Foi e está sendo um atravessar de mãos dadas com os contrários adjetivos, ora alinhavando, ora alinhando os primeiros passos, prudentemente flexíveis e firmes o suficiente para adentrar nestes ambientes, que além de possibilitarem este encontro com os desconhecidos que nos habitam e nos cercam, vão confirmando que nestes espaços psicanalíticos, monocromáticos, os corpos negros, os povos originários, os sem recursos financeiros, os grupos diferenciados, suas ausências, são interrogações carentes de respostas.

Apesar de ser cria de um trabalho psicanalítico longo – possível pela disponibilidade do outro, ação individual, que me permitiu observar estes espaços, tecer caminhos a outros encontros, abastecer-me de tolerâncias e esperas, estar atenta a mim – estes movimentos não foram e não são suficientes para adentrar, pelas vias naturais possibilitadas aos outros brancos, para a seleção a uma formação, carecendo a mim de elementos que me coloquem apta a concorrer, em pé de igualdade, com o outro branco, com recursos.

Estariam meu olhar e sentir equivocados?

Será que esta percepção dolorosa está afetada, por demais, pelas dores da exclusão vivenciada cotidianamente? Por perceber-se fazendo parte do grupo do qual não faz parte? E, então, cria-se uma ponte ao encontro da já conhecida discriminação?

Será o ambiente psicanalítico uma reprodução intelectualmente sofisticada da realidade dura, nua e crua, que não tolera os contrastes?

Que lugar é este que abarca os iguais de pele, os nivelados socialmente, os intelectuais, mas, em relação aos opostos não há respostas ou, como cantam aos ventos, é questão de meritocracia? Será que estes méritos, individuais ou coletivos, podem ser considerados como justificativas para o não ingresso do outro diferente, tendo como comissão de frente esta nossa realidade desigual, estruturalmente limitante à grande parte da população?

Poderíamos supor que as Ações Afirmativas, além das oportunidades, são autorizações para o corpo negro ocupar espaços não destinados a ele, autorizações que permeiam o corpo negro desde o nascer ao pôr do sol?

Qual o impacto destes corpos excluídos nestes ambientes, tanto para aqueles que os possuem quanto para os que os recebem?

Que olhares são estes a nos observarem nesses ambientes, como nos corredores comerciais ou na presença fria dos policiais fora das viaturas, exibindo suas armas, vigilantes, ameaçadores e distantes?

É o corpo excluído, ausente das mesmas condições sociais, financeiras, intelectuais que chega para lesar os outros membros, onerando suas mensalidades, não colaborando para os pagamentos de água, luz, telefone, funcionários, eventos e quantos gastos mais? (como colocado a mim em uma reunião).

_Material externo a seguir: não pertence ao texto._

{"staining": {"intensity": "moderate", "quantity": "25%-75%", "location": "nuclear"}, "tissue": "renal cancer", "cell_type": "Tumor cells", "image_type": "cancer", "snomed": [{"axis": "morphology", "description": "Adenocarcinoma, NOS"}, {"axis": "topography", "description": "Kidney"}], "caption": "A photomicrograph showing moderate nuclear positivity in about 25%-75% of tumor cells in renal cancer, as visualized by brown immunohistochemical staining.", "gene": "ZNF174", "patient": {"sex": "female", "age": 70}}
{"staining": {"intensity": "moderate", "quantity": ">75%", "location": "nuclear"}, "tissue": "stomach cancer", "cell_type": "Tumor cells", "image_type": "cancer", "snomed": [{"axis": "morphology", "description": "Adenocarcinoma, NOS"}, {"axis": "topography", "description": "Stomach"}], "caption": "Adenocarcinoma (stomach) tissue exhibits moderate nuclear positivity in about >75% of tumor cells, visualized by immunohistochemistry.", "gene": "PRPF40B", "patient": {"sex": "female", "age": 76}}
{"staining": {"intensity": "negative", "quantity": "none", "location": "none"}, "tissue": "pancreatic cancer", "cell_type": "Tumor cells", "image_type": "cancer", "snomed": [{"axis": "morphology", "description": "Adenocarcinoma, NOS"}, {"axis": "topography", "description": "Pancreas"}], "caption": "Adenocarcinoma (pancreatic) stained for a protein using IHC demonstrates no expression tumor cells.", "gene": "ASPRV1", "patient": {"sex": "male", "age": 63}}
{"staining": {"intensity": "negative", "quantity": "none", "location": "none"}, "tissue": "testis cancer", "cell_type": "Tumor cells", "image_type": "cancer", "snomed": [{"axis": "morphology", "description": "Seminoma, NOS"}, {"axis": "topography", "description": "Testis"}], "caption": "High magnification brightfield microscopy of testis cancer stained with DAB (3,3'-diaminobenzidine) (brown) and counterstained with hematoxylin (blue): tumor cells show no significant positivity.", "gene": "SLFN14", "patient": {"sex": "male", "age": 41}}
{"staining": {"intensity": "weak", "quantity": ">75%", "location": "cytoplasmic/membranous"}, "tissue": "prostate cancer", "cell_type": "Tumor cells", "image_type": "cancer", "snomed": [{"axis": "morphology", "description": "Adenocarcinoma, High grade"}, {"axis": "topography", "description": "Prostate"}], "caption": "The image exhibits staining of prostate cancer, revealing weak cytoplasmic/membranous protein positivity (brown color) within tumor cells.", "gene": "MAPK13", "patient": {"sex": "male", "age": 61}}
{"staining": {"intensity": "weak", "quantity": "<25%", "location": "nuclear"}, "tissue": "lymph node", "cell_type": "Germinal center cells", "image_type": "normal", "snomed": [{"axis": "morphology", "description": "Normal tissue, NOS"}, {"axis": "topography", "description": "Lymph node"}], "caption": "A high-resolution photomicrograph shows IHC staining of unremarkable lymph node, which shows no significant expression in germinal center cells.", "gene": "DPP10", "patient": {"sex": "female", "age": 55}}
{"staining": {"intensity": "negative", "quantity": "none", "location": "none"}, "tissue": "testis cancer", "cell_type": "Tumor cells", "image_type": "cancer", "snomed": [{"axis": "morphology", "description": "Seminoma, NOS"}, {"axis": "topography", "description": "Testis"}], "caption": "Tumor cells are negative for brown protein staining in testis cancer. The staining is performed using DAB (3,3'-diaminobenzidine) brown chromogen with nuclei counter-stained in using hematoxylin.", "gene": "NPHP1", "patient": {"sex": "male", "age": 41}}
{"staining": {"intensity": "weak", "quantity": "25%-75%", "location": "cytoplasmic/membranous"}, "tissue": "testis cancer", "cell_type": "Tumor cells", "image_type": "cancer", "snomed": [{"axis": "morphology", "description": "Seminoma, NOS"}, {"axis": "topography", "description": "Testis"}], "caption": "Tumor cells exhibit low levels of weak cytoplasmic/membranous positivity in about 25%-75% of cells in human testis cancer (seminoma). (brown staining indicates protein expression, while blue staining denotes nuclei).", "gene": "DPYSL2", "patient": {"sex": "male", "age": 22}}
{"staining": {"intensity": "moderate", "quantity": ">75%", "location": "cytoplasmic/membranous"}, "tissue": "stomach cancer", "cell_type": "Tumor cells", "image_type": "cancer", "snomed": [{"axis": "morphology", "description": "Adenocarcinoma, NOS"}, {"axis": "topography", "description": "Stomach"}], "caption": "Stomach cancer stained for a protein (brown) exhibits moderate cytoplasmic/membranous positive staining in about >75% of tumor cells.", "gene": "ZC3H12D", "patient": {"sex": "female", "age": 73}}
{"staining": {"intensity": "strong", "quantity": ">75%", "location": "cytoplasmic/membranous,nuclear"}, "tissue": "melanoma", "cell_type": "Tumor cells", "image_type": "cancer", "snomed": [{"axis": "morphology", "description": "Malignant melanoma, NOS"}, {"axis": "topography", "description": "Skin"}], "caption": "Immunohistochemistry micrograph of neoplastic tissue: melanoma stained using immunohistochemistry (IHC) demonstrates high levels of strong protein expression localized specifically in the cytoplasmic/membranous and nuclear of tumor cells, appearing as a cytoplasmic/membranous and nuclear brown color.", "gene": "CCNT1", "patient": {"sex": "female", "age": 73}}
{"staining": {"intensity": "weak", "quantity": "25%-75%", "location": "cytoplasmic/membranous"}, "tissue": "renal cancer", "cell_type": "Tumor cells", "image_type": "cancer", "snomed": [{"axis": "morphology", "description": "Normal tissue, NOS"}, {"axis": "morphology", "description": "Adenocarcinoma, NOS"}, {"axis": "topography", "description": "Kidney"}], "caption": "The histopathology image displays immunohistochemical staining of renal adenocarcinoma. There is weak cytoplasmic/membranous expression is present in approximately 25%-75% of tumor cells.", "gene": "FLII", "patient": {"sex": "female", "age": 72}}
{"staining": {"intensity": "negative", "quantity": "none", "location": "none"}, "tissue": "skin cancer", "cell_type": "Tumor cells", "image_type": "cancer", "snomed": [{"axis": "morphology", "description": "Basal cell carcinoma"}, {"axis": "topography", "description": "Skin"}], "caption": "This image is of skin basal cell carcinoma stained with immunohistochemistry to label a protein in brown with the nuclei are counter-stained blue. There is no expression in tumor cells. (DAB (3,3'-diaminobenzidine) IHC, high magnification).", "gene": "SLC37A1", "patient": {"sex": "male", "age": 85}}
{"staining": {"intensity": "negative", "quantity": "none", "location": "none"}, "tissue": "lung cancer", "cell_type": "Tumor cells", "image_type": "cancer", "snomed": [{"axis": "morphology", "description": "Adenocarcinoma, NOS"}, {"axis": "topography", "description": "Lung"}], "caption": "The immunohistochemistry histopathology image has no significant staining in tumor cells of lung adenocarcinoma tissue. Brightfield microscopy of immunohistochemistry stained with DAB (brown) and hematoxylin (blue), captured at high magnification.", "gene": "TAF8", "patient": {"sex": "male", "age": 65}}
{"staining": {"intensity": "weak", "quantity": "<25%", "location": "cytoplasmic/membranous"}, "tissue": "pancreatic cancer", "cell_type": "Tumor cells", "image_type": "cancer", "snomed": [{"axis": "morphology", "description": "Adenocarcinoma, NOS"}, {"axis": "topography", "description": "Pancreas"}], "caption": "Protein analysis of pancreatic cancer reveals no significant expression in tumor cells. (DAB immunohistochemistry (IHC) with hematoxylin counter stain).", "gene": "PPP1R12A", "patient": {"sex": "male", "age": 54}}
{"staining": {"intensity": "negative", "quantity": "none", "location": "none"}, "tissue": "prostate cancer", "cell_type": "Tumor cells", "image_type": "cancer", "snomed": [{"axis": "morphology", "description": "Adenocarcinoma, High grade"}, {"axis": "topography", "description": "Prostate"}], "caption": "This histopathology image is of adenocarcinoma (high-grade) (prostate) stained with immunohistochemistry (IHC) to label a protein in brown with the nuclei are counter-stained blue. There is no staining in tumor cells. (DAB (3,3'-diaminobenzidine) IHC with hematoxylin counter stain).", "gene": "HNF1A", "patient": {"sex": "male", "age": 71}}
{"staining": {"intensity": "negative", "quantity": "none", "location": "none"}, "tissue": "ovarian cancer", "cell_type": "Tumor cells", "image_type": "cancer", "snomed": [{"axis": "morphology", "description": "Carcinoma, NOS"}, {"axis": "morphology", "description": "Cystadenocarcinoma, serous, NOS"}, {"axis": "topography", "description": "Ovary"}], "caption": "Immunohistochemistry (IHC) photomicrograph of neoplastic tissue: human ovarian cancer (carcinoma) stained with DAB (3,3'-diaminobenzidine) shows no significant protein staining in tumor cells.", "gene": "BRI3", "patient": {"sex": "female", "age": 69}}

Poder chegar a estas questões, confesso que vêm acompanhadas de muito medo, muitas dores, pois, se cá estou, não deveria ter posicionamento mais afetuoso e agradecido, diante da realidade observada e vivida?

Há o agradecimento e reconhecimento do quanto, até aqui, fui abastecida de elementos que possibilitaram pensar, e sinto que se meus questionamentos, de um lado, soam negativamente, vejo-os como um sutil movimento em busca de respostas ou, melhor colocando, de recursos para lidar com as ausências de pessoas com condições análogas à minha.

Estar na formação e fazer parte do Sistema de Cotas é estar na expectativa do que há de vir. É encontrar-se na espera de algo que não sabemos o que é e muito menos como virá.

Vivenciar o provisório da estadia, com desejos de que alguém possa olhar as estruturas que moldam o corpo institucional e pensar, e incrementar ações que possibilitem não somente a chegada, mas também a permanência destes grupos diversos nesses espaços.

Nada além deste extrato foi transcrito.